So… Hi my Livejournal it’s been to long. Sorry but Myspace has taken over my internet play time. (I mean come on it has pictures and songs! I am currently obsessed with the new Kelis song “Bossy” two thumbs up!)
Anyway I felt it is that time to jot some feelings down because, I’m in this scary transition phase right now and don’t really know how I’m feeling about it.
So I guess a good place to start would be graduation.
I so graduated with honors (Thanks Sarah Reed for letting me borrow your gold tassel). The ceremony was as good as it could be for being Frostburg. (I mean lets get real it was in the gym). I got one of the loudest cheers of any graduate! (Except the Black people because they always get the most). And I had a wonderful time! All good things. I even drank that night, and came to realize that getting wasted isn’t as fun as I remembered. So now say that I am done with drinking. (By my choice, not by my body’s restrictions.)
Okay now onto the future.
I’M MOVING TO CHICAGO!
It’s freaking me out man. I am so ready for it but I know it’s going to be so hard. Going to a city where I know literally nobody. I don’t have a job. I don’t even know really where to get started.

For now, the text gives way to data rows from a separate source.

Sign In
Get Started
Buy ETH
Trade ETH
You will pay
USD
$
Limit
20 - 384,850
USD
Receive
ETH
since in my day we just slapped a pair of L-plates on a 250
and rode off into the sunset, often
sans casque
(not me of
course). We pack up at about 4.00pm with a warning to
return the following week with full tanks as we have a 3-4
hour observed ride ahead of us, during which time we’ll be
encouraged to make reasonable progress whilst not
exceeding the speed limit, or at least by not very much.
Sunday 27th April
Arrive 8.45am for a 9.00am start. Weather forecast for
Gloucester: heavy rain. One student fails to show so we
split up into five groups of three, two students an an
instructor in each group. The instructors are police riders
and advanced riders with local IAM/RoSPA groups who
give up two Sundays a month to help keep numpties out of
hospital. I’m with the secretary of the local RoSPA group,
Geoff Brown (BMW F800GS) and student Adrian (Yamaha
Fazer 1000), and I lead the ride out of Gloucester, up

I’m living in Boystown which is a start because I’ll at least be in an area that's cool with gay people. But, thinking about it… I’m not all that cool with gay people. (I only have like 2 gay guy friends.) I’m just worried that I’m not going to fit in the crowds up there and that I’m going to be all alone in my studio looking at internet porn and watching “Next” by myself! I haven’t lived alone maybe ever and not having that person to come home to is going to be depressing.
I am excited to actually be pursuing my career in acting. If nothing else I know that I can use my loser alone time preparing for and going on auditions. Let’s face it, I’m moving to Chicago to build a resume and make a name for myself. This is an exciting thing! I should be driving up there now my car packed and the wind in my hair. But I’m sitting here relishing in the last moments of my youth and looking to my life as an adult and it’s scary.